Uma outra observação diz respeito à “migração de retorno”, à condição de “eternos peregrinos” e aos “rompimentos familiares” (com a família de origem, a qual continuaria residindo no lugar de origem), mencionados anteriormente como aspectos culturais das migrações nordestinas (Carvalho & Almeida, 2003), os quais foram evidenciados entre os dados coletados. Pode-se compreender, aqui, uma associação entre a influência da cultura de migração nordestina e as experiências afetivas vivenciadas no desenvolvimento do pertencimento estendido, tal como a pesquisa indicou.
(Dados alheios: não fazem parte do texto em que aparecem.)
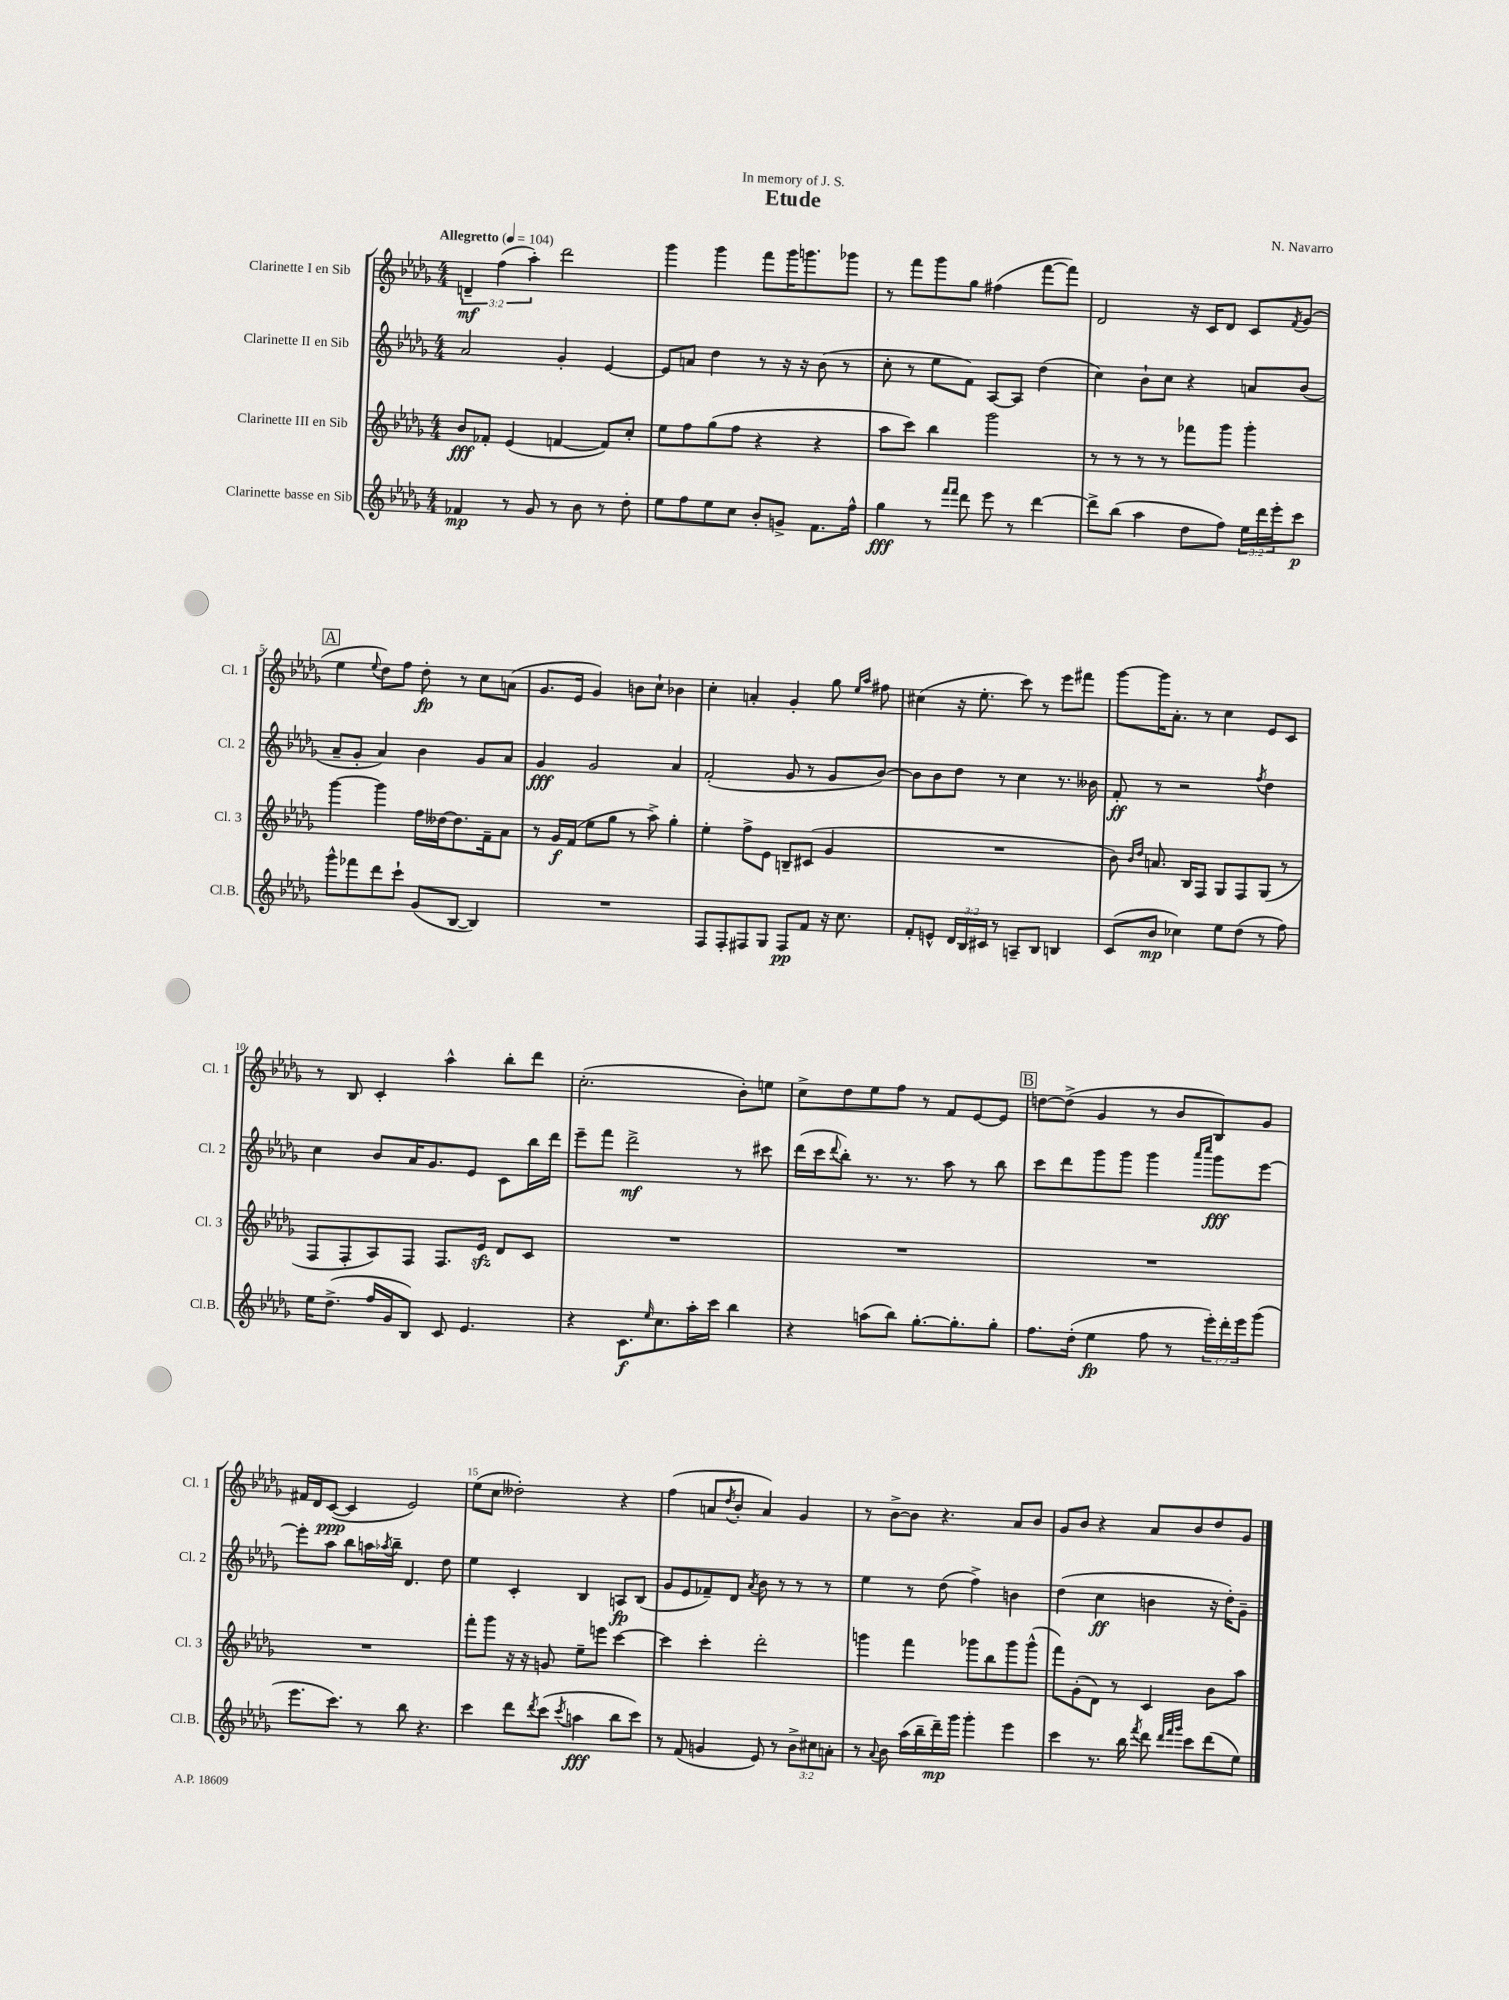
\header { title = "Etude" composer = "N. Navarro" dedication = "In memory of J. S." }
<<
\new StaffGroup <<
\new Staff = "s0" \with { instrumentName = "Clarinette I en Sib" shortInstrumentName = "Cl. 1" } {
    \clef treble \key des \major \numericTimeSignature \time 4/4 \override Staff.TupletNumber.text = #tuplet-number::calc-fraction-text \tempo "Allegretto" 4 = 104
    \tuplet 3/2 { d'4--\mf f''4( aes''4-.) } des'''2 |
    ges'''4 ges'''4 f'''8 ges'''16 g'''8. ges'''8 |
    r8 f'''8 ges'''8 ges''8 fis''4( f'''8~ f'''8) |
    des'2 r16 c'16 des'8 c'8 \acciaccatura { f'8 } ges'8( |
    \mark \markup { \box "A" } ees''4 \appoggiatura { ees''8 } des''8) f''8 des''8-.\fp r8 c''8 a'8( |
    ges'8. ees'16 ges'4) b'8 c''8-! bes'4 |
    c''4-. a'4-. ges'4-. ges''8 \grace { ees''16 aes''16 } fis''8 |
    cis''4( r16 ees''8.-. c'''8) r8 ees'''8 fis'''8 |
    ges'''8~ ges'''16 aes'8.-. r8 c''4 ees'8 c'8 |
    r8 bes8 c'4-. aes''4-^ bes''8-. des'''8 |
    c''2.-.( bes'8-.) e''8 |
    c''8-> des''8 ees''8 f''8 r8 f'8 ees'8~ ees'8 |
    \mark \markup { \box "B" } d''8~ d''8->( ges'4 r8 bes'8 bes8) ges'8 |
    fis'16 des'16 c'8~\ppp( c'4 ees'2) |
    ees''8( c''8 deses''2-.) r4 |
    f''4( a'8 \acciaccatura { des''8 } bes'8-. a'4) ges'4 |
    r8 bes'8~-> bes'8 r4. aes'8 bes'8 |
    ges'8 bes'8 r4 aes'8 bes'8 des''8 ges'8 \bar "|." |
}
\new Staff = "s1" \with { instrumentName = "Clarinette II en Sib" shortInstrumentName = "Cl. 2" } {
    \clef treble \key des \major \numericTimeSignature \time 4/4
    aes'2 ges'4-. ees'4~ |
    ees'8 a'8 des''4 r8 r16 r16 bes'8( r8 |
    c''8-. r8 ees''8 f'8) aes8~ aes8 des''4( |
    c''4) bes'8-! c''8 r4 a'8 bes'8( |
    \mark \markup { \box "A" } aes'8-- ges'8-. aes'4) bes'4 ges'8 aes'8 |
    ges'4\fff ges'2 aes'4 |
    f'2-.( ges'8 r8 ges'8 bes'8~) |
    bes'8 bes'8 des''8 r8 c''4 r8. beses'16 |
    f'8-.\ff r8 r2 \acciaccatura { f''8 } des''4 |
    c''4 bes'8 aes'16 ges'8. ees'8 c'8 bes''16 des'''16 |
    ees'''8-- f'''8 des'''2->\mf r8 cis'''8 |
    des'''16( c'''16 \appoggiatura { des'''8 } bes''8-.) r8. r8. aes''8 r8 bes''8 |
    \mark \markup { \box "B" } c'''8 des'''8 ges'''8 ges'''8 ges'''4 \grace { aes'''16 c''''16 } ges'''8\fff ees'''8~ |
    ees'''8-. aes''8 bes''8 a''16 \acciaccatura { aes''8 } bes''16-- des'4. des''8 |
    ees''4 c'4-. bes4 a8\fp bes8( |
    ges'8 ees'8 fes'8--) des'8 \acciaccatura { aes'8 } bes'8 r8 r8 r8 |
    ees''4 r8 des''8( f''4->) b'4 |
    des''4( c''4\ff b'4 r16 des''16-.) ges'8-- \bar "|." |
}
\new Staff = "s2" \with { instrumentName = "Clarinette III en Sib" shortInstrumentName = "Cl. 3" } {
    \clef treble \key des \major \numericTimeSignature \time 4/4
    bes'8\fff fes'8-. ees'4( f'4~ f'8) c''8-. |
    ees''8 f''8 ges''8( f''8 r4 r4 |
    aes''8 c'''8) bes''4 ges'''2 |
    r8 r8 r8 r8 fes'''8 ges'''8 ges'''4-. |
    \mark \markup { \box "A" } ges'''4~ ges'''4 f''16 deses''16~ deses''8. f'16-- aes'8 |
    r8 ges'16\f f'16( ees''8 ges''8 r8 aes''8->) ges''4-. |
    ees''4-. f''8-> ees'8 b8-- cis'8( ges'4 |
    R1 |
    bes'8) \grace { bes'16 des''16 } a'8. bes16 f8 ges8 f8 ges8( r8 |
    f8 f8-. aes8) f8 f8. ees'16\sfz des'8 c'8 |
    R1 |
    R1 |
    \mark \markup { \box "B" } R1 |
    R1 |
    f'''8-. ges'''8 r16 r16 g'8 ees''8-- e'''8 c'''4~ |
    c'''4 c'''4-. des'''2-. |
    g'''4 f'''4 ges'''8 bes''8 ges'''8 ges'''8-^( |
    f'''8) ges'8-.( des'8) r8 c'4 bes'8 aes''8 \bar "|." |
}
\new Staff = "s3" \with { instrumentName = "Clarinette basse en Sib" shortInstrumentName = "Cl.B." } {
    \clef treble \key des \major \numericTimeSignature \time 4/4 \override Staff.TupletNumber.text = #tuplet-number::calc-fraction-text
    fes'4\mp r8 ges'8 r8 bes'8 r8 des''8-. |
    ees''8 f''8 ees''8 c''8 bes'8-. g'8-> f'8. f''16-^ |
    ges''4\fff r8 \grace { f'''16 f'''16 } des'''8 ees'''8 r8 des'''4~ |
    des'''8-> bes''8( aes''4 des''8 f''8) \tuplet 3/2 { ees''16 des'''16 ees'''16-. } c'''8\p |
    \mark \markup { \box "A" } ges'''8-^ fes'''8 des'''8 c'''8-! ges'8( bes8~ bes4) |
    R1 |
    f8 f8-. fis8 ges8 fis8\pp f'8 r16 c''8. |
    f'8-. e'8-^ \tuplet 3/2 { des'16 bes16 cis'16 } r8 a8-- bes8 b4 |
    c'8( bes'8\mp ces''4) ees''8 des''8( r8 f''8) |
    ees''16 des''8.->( f''16 ges'16 bes8) c'8 ees'4. |
    r4 c'8.\f \grace { ees''16 } c''8. aes''16-. c'''16 bes''4 |
    r4 a''8( bes''8) ges''8.~-. ges''8.-. ges''8-. |
    \mark \markup { \box "B" } f''8. des''16-.( ees''4\fp f''8 r8 \tuplet 3/2 { ees'''16-.) des'''16-. ees'''16 } ges'''8( |
    ees'''8. c'''8.) r8 bes''8 r4. |
    c'''4 des'''8 \acciaccatura { des'''8 } c'''8( \acciaccatura { c'''8 } a''4\fff bes''8 c'''8) |
    r8 f'8( g'4 ees'8) r8 \tuplet 3/2 { bes'8-> cis''8 a'8-. } |
    r8 \appoggiatura { aes'8 } bes'8 aes''16( bes''16-- des'''16--\mp) ges'''16 ges'''4-. ees'''4 |
    c'''4 r8. bes''16 \acciaccatura { f'''8 } des'''8 \grace { des'''32 f'''32 ges'''32 } c'''8 des'''8( ees''8) \bar "|." |
}
>>
>>
\layout { \context { \Score \override BarNumber.break-visibility = ##(#f #t #t) barNumberVisibility = #(every-nth-bar-number-visible 5) } }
Das características previstas à migração global (relativa à era da Globalização), a saber, intenso movimento de diversidade e sincretismo cultural, “cidadania internacional”, “mundo sem fronteiras”, “migração por escolha e desejo” (sujeito de seu próprio destino, protagonista), bem como o fim da migração forçada, emergiu principalmente a idéia de se “ser dono de seu próprio destino”. As noções de “mundo sem fronteiras” e de sincretismo cultural acompanham uma consciência inicial em relação à aceitação de povos diferentes, no contexto de se ver um membro da família entre eles. Pode-se concluir que estas características da migração global não foram incorporadas aos migrantes da pesquisa.